Transistor operation beyond cutoff frequency as THz signal rectifiers has attracted increasing attention, lately. As a result, further development of different models has been carried out of the rectification and detection of this THz signal within different transistor structures. The common theory for THz detection by FETs is based on the well-known plasma wave model. However, recently reported THz rectification in HBT devices challenged this plasma wave model, as it may not apply to the THz detection and rectification within HBTs. We propose a simple nonlinear analytical model for describing the induced THz rectified signals in HBTs. This nonlinear analytical model is not only applicable to HBTs but also to FETs. Our proposed model is primarily based on the Taylor series expansion of the device's multivariable, nonlinear static I-V characteristics function.
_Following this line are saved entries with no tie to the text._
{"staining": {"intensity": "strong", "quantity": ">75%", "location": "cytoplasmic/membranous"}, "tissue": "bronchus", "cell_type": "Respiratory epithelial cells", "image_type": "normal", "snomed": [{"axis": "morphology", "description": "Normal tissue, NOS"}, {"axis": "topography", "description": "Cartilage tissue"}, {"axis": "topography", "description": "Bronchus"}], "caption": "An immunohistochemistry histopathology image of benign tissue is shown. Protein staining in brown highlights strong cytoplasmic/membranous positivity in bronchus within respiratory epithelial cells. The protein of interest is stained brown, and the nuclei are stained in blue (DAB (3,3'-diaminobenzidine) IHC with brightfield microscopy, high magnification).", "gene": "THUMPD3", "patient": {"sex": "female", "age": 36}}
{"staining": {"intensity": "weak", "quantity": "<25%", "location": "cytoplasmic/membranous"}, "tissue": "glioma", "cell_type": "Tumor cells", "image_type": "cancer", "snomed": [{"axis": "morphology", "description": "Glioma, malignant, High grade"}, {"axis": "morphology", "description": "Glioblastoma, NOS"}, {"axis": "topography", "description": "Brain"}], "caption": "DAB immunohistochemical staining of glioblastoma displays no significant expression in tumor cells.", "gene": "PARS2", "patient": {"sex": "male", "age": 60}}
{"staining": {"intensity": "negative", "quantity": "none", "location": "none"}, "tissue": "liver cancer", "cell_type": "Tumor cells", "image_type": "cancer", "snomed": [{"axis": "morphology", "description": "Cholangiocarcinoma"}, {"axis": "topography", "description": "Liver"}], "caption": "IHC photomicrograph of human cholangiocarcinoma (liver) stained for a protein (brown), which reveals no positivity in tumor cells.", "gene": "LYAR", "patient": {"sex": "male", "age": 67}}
We validate our proposed analytical model by performing TCAD simulations for a typical SiGe HBT structure for both unbiased and biased collector operation modes. The results of the simulations demonstrate good agreement with the suggested nonlinear analytical model. Furthermore, we present a parametric study to investigate the contribution of effective device parameters such as base length, base width, base doping, emitter doping, and collector doping on the behavior of the HBT as a THz rectifier. The findings of this study shed light on the effects of these parameters and their role in shaping the performance of the HBT as a THz rectifier.